Even in the absence of UTI, SA bacteremia is frequently (8 to 34%) accompanied by bacteriuria [1, 2, 4–6], and patients with both infectious events have an increased risk for complicated SA bacteremia [1, 7], and a two-fold increased risk for admission in intensive care unit (ICU) and hospital mortality [1, 6, 12]. In the present series, the mortality at 2 months after admission to ED was as high as 56%. This suggests that community-acquired SA bacteriuria detected in ED behaves as an early warning signal of potential poor outcome in patients with underlying infective endocarditis. In the present study, SA bacteriuria was related to complicated bacteremia secondary to bone/joint infections in 37% of patients, a similar proportion to that previously reported [4, 7]. Importantly, SA bacteriuria was identified significantly earlier than infective endocarditis in all our patients, with a mean difference of 2.9 days. This time difference could allow initiating antibiotic therapy earlier and may reduce complications of SA bacteremia since a delay of 48 h in antibiotics initiation is a risk factor for metastatic infection [5]. Considering the increased rates of ICU admission and mortality and the non-specific clinical presentation of infective endocarditis [8], SA bacteriuria could be helpful to accelerate both its identification and treatment, when used as a potential indicator of associated SA bacteremia with renal micro-abscesses [1, 6, 13]. In keeping with this hypothesis, 19 out of 27 patients (70%) exhibited vascular phenomena which are consistent with multiple septic systemic emboli, including the development of renal micro-abscesses with associated SA bacteriuria. Accordingly, MSSA, which is most frequently isolated in patients with metastatic SA bacteremia [2, 4], was predominantly identified and infective endocarditis involved left-sided valves in most of the herein reported cases.

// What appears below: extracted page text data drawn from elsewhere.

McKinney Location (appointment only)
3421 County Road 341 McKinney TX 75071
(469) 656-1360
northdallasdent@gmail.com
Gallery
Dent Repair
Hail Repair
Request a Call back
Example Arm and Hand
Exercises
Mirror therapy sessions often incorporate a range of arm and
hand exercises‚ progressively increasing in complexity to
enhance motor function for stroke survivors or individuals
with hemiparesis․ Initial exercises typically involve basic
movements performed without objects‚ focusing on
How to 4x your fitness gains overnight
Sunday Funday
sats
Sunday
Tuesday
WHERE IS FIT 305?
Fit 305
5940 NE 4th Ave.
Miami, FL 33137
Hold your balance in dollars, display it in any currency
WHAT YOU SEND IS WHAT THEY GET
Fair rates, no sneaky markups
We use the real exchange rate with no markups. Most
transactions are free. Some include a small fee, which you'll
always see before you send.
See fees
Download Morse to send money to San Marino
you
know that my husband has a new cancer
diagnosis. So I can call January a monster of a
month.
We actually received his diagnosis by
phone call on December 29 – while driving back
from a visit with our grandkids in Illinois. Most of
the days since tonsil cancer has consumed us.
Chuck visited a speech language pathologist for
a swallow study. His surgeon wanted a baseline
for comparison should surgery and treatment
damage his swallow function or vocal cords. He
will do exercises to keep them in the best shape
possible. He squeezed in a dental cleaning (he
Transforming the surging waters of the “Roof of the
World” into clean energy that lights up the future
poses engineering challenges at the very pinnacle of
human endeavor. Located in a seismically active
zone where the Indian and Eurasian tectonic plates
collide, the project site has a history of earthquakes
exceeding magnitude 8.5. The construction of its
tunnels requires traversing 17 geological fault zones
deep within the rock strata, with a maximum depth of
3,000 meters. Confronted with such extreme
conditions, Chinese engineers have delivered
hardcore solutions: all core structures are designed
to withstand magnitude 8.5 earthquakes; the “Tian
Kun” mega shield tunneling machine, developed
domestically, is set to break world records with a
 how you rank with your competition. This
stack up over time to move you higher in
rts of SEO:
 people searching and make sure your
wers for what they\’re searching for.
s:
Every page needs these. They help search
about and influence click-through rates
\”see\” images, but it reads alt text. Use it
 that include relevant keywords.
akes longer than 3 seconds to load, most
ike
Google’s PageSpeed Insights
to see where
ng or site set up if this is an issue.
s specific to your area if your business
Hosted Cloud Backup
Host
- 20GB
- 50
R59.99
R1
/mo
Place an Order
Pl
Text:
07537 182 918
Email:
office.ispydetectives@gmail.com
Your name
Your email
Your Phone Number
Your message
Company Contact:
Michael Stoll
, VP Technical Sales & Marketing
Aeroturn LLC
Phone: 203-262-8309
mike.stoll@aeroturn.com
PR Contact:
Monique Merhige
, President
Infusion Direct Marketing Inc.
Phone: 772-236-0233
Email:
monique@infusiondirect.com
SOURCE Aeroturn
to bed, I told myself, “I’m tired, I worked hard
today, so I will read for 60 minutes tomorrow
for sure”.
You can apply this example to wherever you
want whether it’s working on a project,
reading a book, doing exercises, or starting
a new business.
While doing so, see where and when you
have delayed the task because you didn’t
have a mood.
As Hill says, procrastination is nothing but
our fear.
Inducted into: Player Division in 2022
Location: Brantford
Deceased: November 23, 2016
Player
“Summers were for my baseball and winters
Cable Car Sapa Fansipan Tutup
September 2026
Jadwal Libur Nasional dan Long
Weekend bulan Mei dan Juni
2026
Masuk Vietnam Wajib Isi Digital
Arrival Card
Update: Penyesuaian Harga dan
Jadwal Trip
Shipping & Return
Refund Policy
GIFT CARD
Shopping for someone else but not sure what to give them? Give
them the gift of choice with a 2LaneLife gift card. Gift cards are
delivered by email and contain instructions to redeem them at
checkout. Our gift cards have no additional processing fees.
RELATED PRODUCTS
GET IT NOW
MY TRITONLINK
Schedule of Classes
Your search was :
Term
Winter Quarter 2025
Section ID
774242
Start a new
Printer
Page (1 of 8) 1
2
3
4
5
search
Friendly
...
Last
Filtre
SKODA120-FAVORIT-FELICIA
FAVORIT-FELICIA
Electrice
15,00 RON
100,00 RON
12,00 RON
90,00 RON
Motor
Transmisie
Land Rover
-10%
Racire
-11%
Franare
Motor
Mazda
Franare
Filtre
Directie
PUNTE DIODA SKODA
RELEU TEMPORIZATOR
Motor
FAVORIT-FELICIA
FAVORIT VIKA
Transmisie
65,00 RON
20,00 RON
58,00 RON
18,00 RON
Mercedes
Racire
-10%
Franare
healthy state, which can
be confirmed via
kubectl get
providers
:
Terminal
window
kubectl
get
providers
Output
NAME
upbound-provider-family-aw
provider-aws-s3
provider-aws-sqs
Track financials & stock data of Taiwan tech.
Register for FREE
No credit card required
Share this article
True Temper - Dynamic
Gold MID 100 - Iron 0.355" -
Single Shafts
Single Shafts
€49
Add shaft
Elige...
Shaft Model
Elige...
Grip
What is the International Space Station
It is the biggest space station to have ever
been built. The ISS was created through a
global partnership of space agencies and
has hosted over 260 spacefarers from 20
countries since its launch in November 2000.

The present study lacks power to ascertain the association between SA bacteriuria, SA bacteremia and infective endocarditis. In addition, its retrospective design precluded evaluating patients with isolated SA bacteriuria but no bacteremia to determine the specificity of this potential microbiological “marker”. Similarly, the sensitivity of SA bacteriuria could not be assessed since all patients with SA bacteremia failed to undergo urine culture at the time of blood culture sampling. Accordingly, these preliminary data need to be prospectively confirmed in a larger multicenter cohort of ED patients. However, data were collected and analyzed exhaustively by an independent adjudication committee.

Conclusion

In closing, this study suggests that community-acquired SA bacteriuria should not be interpreted as an isolated UTI or colonization of urinary tract in the absence of risk factors, but should rather warn the front-line physician about a potential associated SA bacteremia secondary to a left-sided infective endocarditis. Whether this simple and easily accessible microbiological “marker” allows reducing the delay of both diagnosis and treatment of infective endocarditis in patients presenting to the ED with undifferentiated symptoms remains to be confirmed by prospective large-scale studies.